“Kurtuluş vesîlesi” kitabı niçin yazıldı?

Resûlullah Efendimiz (aleyhisselâm), Mevlid gecelerinde Eshâb-ı kirâmına ziyâfet verir, dünyayı teşrîfindeki ve çocukluğu zamanında meydana gelen hâdiseleri anlatırdı. Hazret-i Ebû Bekir (radıyallahü anh) de, Halîfe iken, Eshâb-ı kirâmı toplar, Resûlullah Efendimizin dünyâyı teşrîfindeki olağanüstü hâlleri aralarında konuşurlardı.
O gece, Resûlullahın doğum zamanında görülen hâlleri, mucizeleri okumak, dinlemek, öğrenmek çok sevaptır…O gece, Peygamber (sallallahü aleyhi ve sellem) Efendimiz doğduğu için sevinenler affolurlar.
Mevlid gecesinde, çalgı ve başka harâm şeyler karıştırmadan, Allah rızâsı için mevlid cemiyeti yapmak, mevlid kasîdesi okumak ve dinlemek, salevât-ı şerîfe getirmek, insanlara tatlı şeyler ikrâm etmek, yedirip içirmek, hayrât ve hasenât yapmak, böylece, bu gecenin şükrünü yerine getirmek müstehaptır; nâfile bir ibâdet olup, çok sevâptır…
Peygamber Efendimizi medheden, öven yüzlerce, binlerce, hattâ onbinlerce kitap, şiir, na’t, kasîde ve diğer eserler yazılmıştır. Ama bunları yazanlar içinde, şöhretleri ve san’atları bütün dünyâyı ve asırları kaplamış olanları dahî, O’nu medhetmekten âciz olduklarını beyân, ikrâr ve itirâf etmişlerdir.
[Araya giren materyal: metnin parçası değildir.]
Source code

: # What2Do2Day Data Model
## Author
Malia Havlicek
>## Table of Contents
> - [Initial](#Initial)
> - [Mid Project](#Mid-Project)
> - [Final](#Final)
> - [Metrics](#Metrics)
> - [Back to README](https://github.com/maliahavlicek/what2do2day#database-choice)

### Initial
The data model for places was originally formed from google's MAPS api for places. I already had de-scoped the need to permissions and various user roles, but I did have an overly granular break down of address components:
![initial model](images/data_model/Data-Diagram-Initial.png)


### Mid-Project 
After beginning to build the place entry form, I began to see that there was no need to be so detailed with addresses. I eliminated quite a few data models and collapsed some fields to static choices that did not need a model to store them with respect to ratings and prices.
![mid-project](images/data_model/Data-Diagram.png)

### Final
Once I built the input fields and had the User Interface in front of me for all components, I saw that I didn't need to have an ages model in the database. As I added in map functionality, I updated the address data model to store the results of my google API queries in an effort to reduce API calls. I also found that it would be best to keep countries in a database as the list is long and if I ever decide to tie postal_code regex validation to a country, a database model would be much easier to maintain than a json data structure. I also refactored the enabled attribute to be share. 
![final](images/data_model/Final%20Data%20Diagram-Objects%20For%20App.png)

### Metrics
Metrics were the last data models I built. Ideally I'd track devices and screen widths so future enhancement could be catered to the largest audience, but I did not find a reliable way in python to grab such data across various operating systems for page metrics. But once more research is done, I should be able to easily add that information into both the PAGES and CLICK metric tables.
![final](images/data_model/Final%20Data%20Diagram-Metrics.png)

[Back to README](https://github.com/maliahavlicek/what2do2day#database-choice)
Arap, Fars ve Türk edebiyâtlarında görülen “Na’t”lar, hep O’nun için yazılmıştır. En meşhûr olanı ve Türkiye’de sık sık okunanı, Süleyman Çelebi’nin, 15. asırda yazdığı “Vesiletü’n-Necât=Kurtuluş vesîlesi” isimli “Mevlid Kasîdesi”dir. Burada, Süleymân Çelebi’nin “Mevlid kasîdesi”ni yazmasının sebebi hakkında, kitaplarda anlatılan bir hâdiseden bahsedelim:
Süleymân Çelebi’nin Bursa Ulu Câmideki imâmlığı yıllarında, İrânlı bir vâiz, Ulu Câmi kürsüsünde, Bakara Sûresi’nin “…Allah’ın Peygamberlerinden hiçbiri arasında ayırım yapmayız…” meâlindeki 285. âyetini, kendi bilgisine göre tefsîr etti. Allahü teâlânın gönderdiği Peygamberler arasında hiçbir fark görmediğini ve Muhammed aleyhisselâmın da, Hazret-i İsâ Peygamberden daha üstün tutulamayacağını söyledi. [Hâlbuki, Bakara Sûresi’nin 253. âyet-i kerîmesinde, “O Peygamberlerin bir kısmını diğerlerinden üstün kıldık…” buyurulmaktadır.]
Süleymân Çelebi, Muhammed aleyhisselâmın diğer Peygamberlerden, hattâ bütün mahlûkâttan daha üstün ve son Peygamber olduğunu isbâtlamak için “Vesîletü’n-Necât” isimli “Mevlid” kasîdesini yazdı.
Hadîs-i şerîflerde buyuruldu ki:
“Bir mü’min, beni, ana-babasından, çocuklarından ve herkesten daha çok sevmedikçe, onun îmânı kâmil olmaz.” [Buhârî]
“Bir şeyi çok seven, elbette onu çok anar.”
“Peygamberleri anmak, hâtırlamak ibâdettir.”